SELECTED EXCERPT

■ ■ ■ ■

8 Jul, 2019

When describing what the second stage of labour is, one of the easiest ways to keep it in someone’s memory is to tell them it is the part where the ‘pushing’ bit happens. Though you might be surprised that the ‘pushing’ we talk about isn’t like what you may have seen on programmes like OBEM or in the movies. We will chat about this in a bit.

It is so much more than that! Understanding your body is crucial to trusting in its ability to birth your baby, so here is some key information about the second stage of labour.


The Second Stage of labour is when your cervix is 10cm dilated, or fully dilated, to the birth of your baby.

In order to birth your baby, you will continue having surges, although they can often be less frequent and slightly longer in length than they have been in earlier labour. This is a clever mechanism, to provide you with a bit of a rest period in between each surge.

I like to imagine it as more of a transition from the first to second stage, as opposed to a start and end, labour is not black and white, there isn’t an absolute moment where you know you have passed into the second stage of labour.

The process of birthing your baby is not just about ‘pushing’ either – as with the entire labour process, there is more to it than that, it can take time and energy. Being aware of your position and keeping active and mobile can be hugely beneficial.


As with all of our previous stages of labour posts, it is hard to predict at what point you will enter the second stage of labour.

■ ■ ■ ■

EXTRACTED MATERIAL
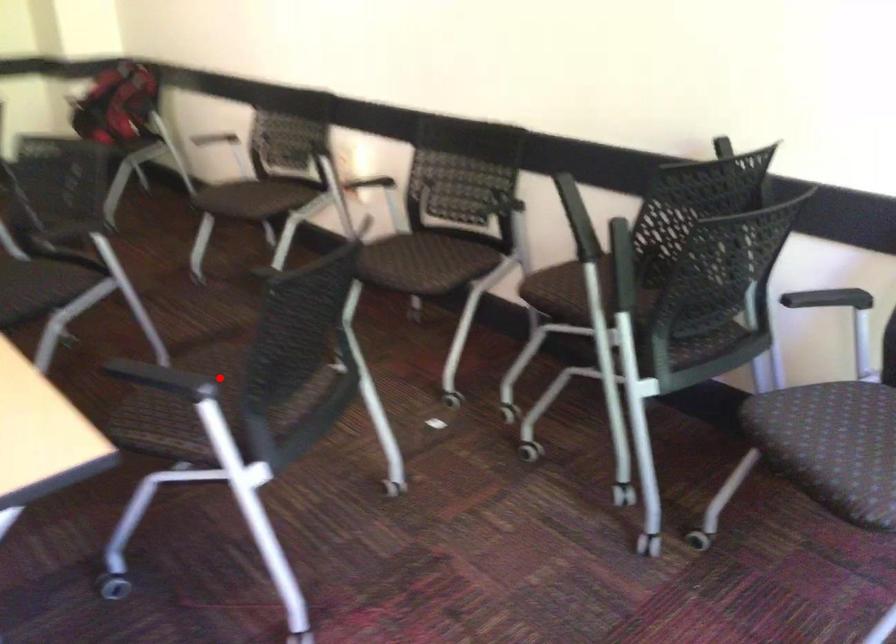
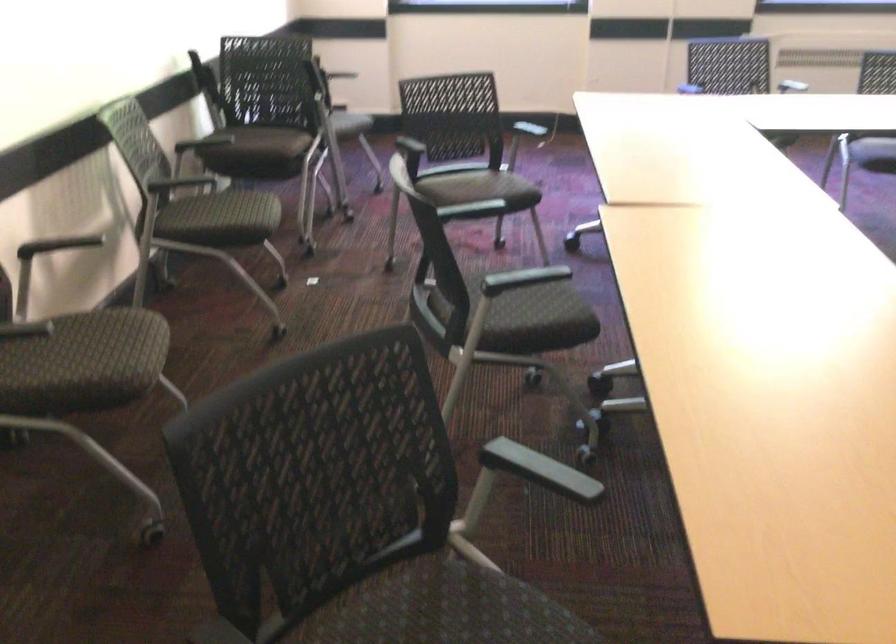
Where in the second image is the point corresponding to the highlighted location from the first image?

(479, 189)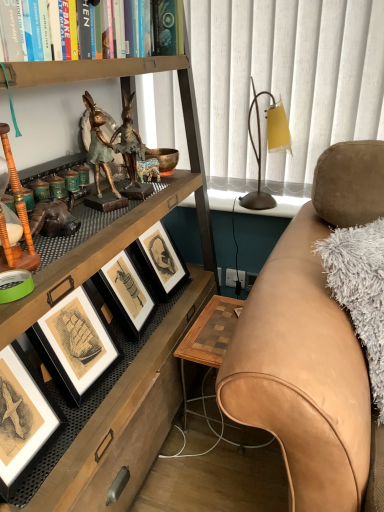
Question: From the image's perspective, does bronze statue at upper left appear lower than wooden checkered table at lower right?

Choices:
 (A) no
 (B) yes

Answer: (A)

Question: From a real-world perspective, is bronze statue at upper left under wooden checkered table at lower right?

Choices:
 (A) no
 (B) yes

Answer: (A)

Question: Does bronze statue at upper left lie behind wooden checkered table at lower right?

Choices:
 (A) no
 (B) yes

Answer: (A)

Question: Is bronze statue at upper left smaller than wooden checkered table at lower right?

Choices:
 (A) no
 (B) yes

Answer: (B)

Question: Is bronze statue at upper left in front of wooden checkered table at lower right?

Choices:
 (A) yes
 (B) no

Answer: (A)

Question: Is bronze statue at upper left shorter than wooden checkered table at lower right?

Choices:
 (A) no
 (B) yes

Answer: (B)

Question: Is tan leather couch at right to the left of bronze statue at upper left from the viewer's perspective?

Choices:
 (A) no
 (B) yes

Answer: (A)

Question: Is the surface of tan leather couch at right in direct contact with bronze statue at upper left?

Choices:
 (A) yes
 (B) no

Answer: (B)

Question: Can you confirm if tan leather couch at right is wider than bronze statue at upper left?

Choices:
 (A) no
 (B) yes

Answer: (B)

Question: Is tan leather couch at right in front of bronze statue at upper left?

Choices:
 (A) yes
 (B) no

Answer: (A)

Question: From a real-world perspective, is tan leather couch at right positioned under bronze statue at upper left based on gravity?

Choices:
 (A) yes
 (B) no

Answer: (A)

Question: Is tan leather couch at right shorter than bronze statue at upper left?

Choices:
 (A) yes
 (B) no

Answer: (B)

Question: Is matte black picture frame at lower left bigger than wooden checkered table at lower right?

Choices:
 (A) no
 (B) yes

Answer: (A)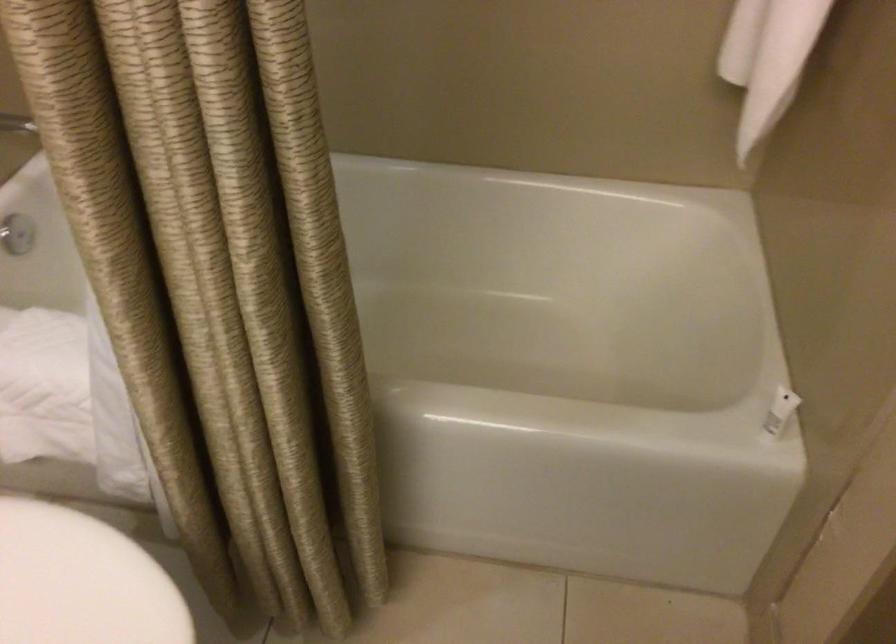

■ ■ ■ ■

USING THE INFORMATION
1. In the second stage of labor text, rewrite the passage between "In order to" and "into the second stage of labour.", inclusive, substituting "contractions" for "surges".
2. According to the second stage of labor text, why is it useful that surges can become less frequent during this stage?
3. In the second stage of labor text, at what point does the second stage of labor begin?
The rows have nothing to do with the text.

SOLUTIONS FOR EACH TASK
1.
In order to birth your baby, you will continue having contractions, although they can often be less frequent and slightly longer in length than they have been in earlier labour. This is a clever mechanism, to provide you with a bit of a rest period in between each surge.

I like to imagine it as more of a transition from the first to second stage, as opposed to a start and end, labour is not black and white, there isn’t an absolute moment where you know you have passed into the second stage of labour.

2. The text calls this a clever mechanism because it gives a bit of a rest period between each surge.

3. It begins when the cervix is 10cm dilated, or fully dilated.